The Recovering America's Wildlife Act, scheduled for markup Thursday in the House Natural Resources Committee, would allocate $1.3 billion annually to state wildlife agencies, including more than $17 million for the Idaho Department of Fish and Game.
"The Recovering America's Wildlife Act is the most significant piece of wildlife legislation since the Endangered Species Act passed in 1973," said Brian Brooks, executive director of the Idaho Wildlife Federation. "It's been a long time since we have made any landmark federal legislation that really helps wildlife."

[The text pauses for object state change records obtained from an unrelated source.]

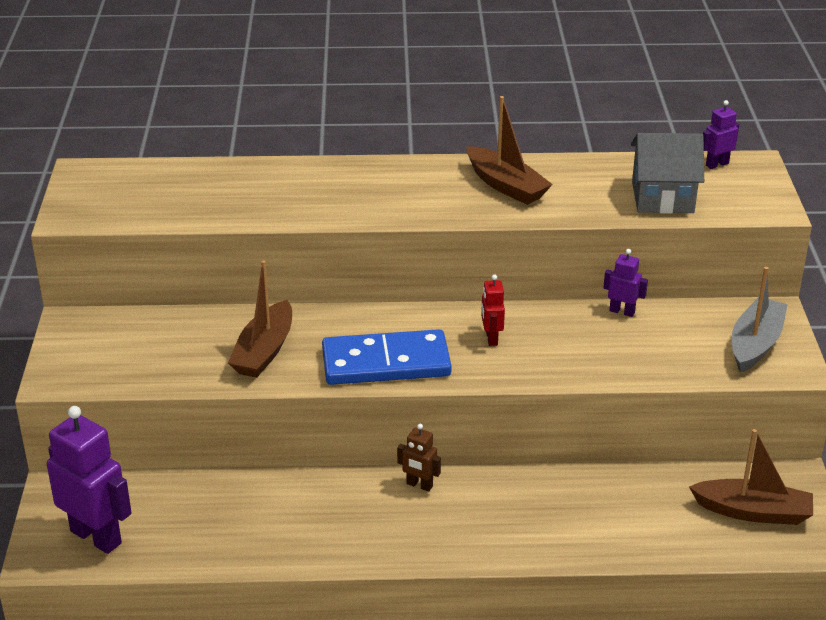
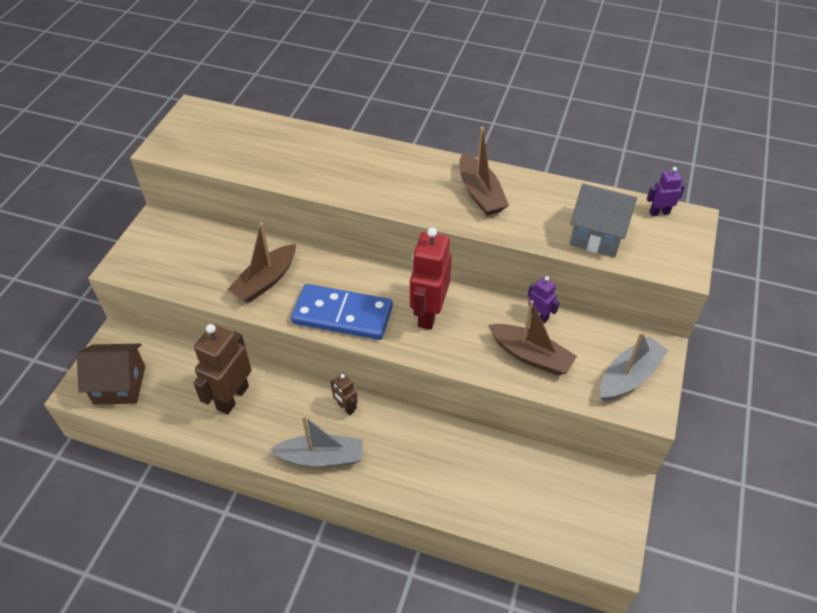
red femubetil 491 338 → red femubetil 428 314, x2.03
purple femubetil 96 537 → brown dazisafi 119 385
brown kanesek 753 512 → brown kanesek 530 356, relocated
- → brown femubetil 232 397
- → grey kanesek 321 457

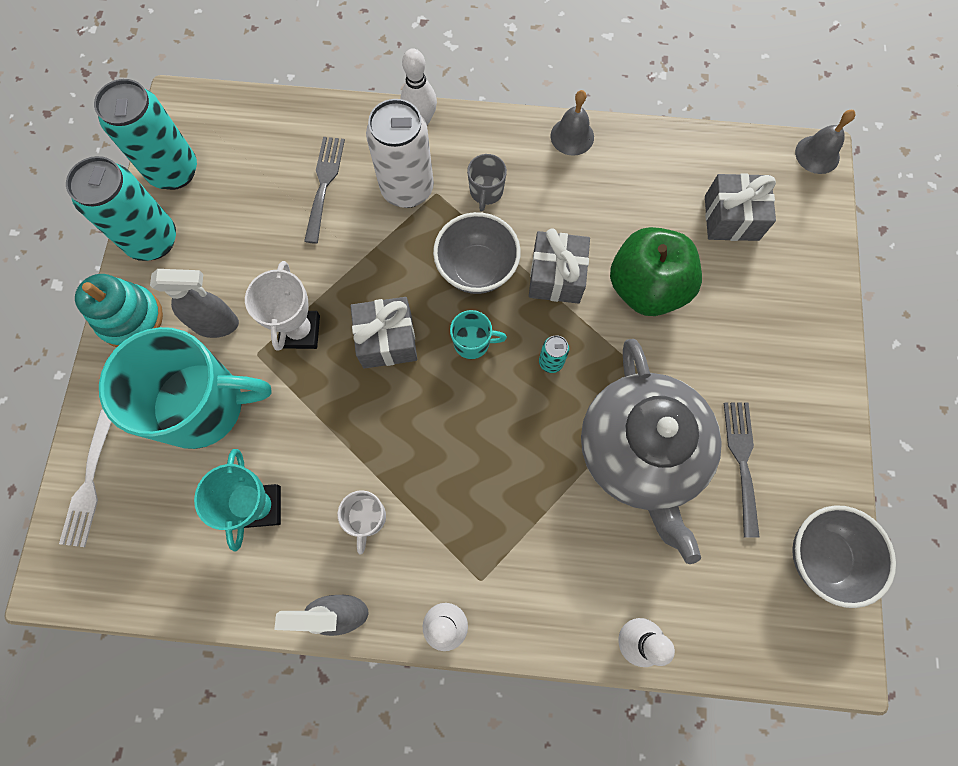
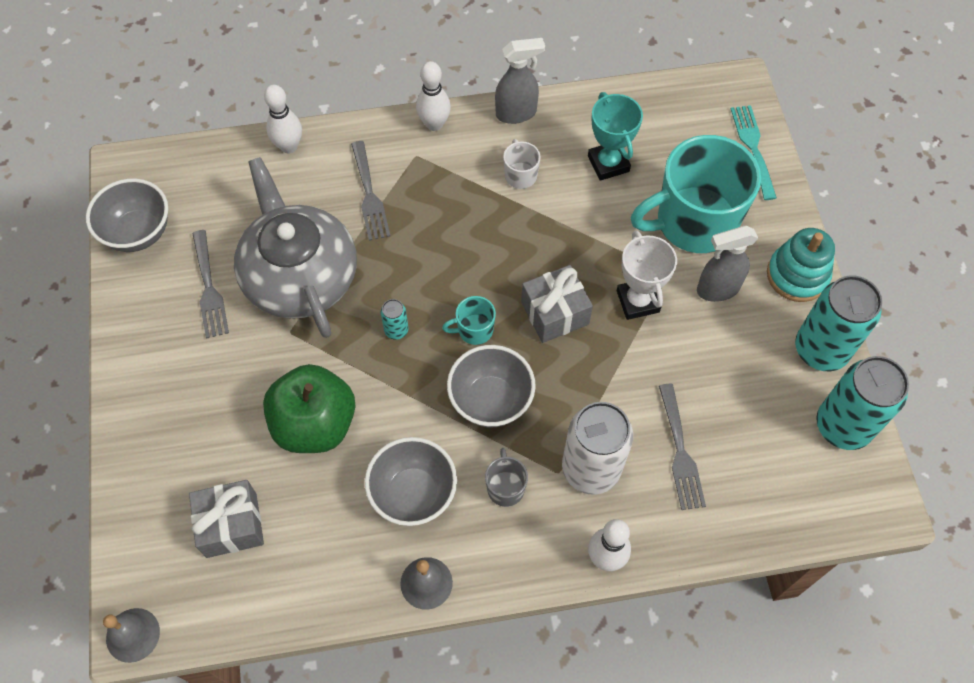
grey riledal 556 276 → -
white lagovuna 89 483 → turquoise lagovuna 753 147
- → grey lagovuna 369 195
- → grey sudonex 413 493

Brooks said the bill would help recover about 200 species the state has identified as in need of protection, including such iconic species as salmon and steelhead, bighorn sheep and sage grouse.
State wildlife agencies across the country have identified about 12,000 species that could benefit from this approach.
Collin O'Mara, president and chief executive of the National Wildlife Federation, said the threats to species worldwide have gained some recent attention, including a study showing bird populations have declined nearly 30% since 1970.
As urgency grows, O'Mara said, more preventive measures must be put into place to keep species "out of the emergency room."
"By making those investments upstream, we can avoid tens of billions of dollars of taxpayer expenses in the future," he added. "We also know that we can avoid significant impacts on various industries that are often affected when species are endangered on their property."
The legislation also would dedicate more than $97 million to tribal wildlife conservation efforts.
Rep. Mike Simpson, R-Idaho, is among 157 co-sponsors of the Recovering America's Wildlife Act, and Rep. Russ Fulcher, R-Idaho, sits on the House committee expected to vote on the bill this week.
Text of the bill is online at congress.gov. The bird study is at science.sciencemag.org.